### RECORDS PROVIDED
# # #
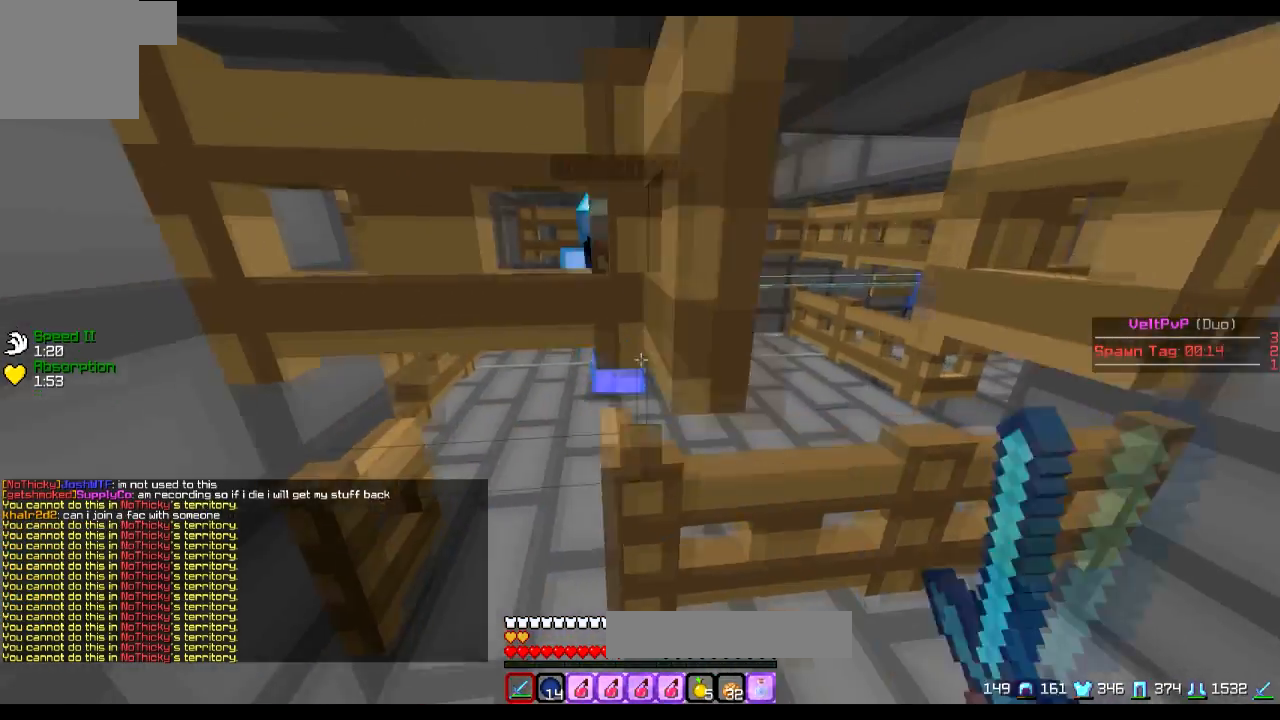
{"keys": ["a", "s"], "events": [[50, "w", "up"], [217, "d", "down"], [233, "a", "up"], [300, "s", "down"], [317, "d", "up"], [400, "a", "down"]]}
# # #
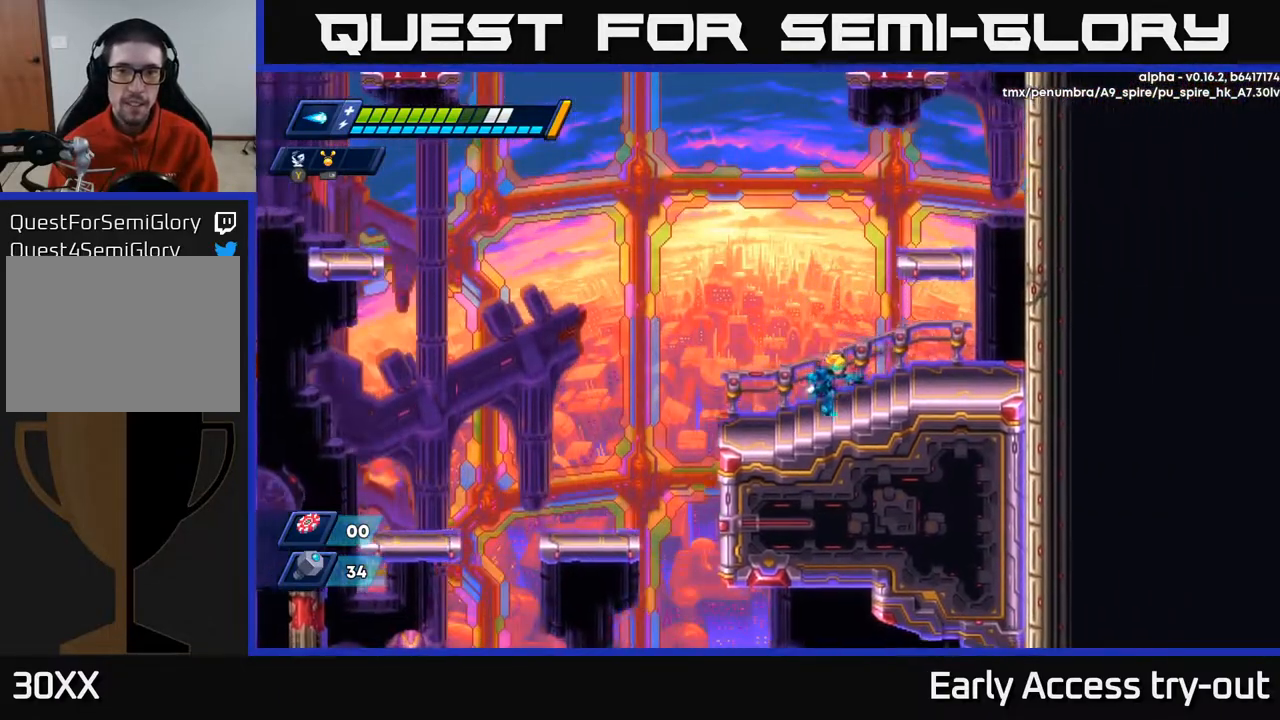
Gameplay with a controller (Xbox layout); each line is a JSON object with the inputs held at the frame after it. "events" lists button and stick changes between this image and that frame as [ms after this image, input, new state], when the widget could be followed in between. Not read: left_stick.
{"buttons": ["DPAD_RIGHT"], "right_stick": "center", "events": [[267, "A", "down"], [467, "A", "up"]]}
# # #
Where a line of the material above holds the string "down", copy that line.

### RESPONSE BELOW
{"keys": ["a", "s"], "events": [[50, "w", "up"], [217, "d", "down"], [233, "a", "up"], [300, "s", "down"], [317, "d", "up"], [400, "a", "down"]]}
{"buttons": ["DPAD_RIGHT"], "right_stick": "center", "events": [[267, "A", "down"], [467, "A", "up"]]}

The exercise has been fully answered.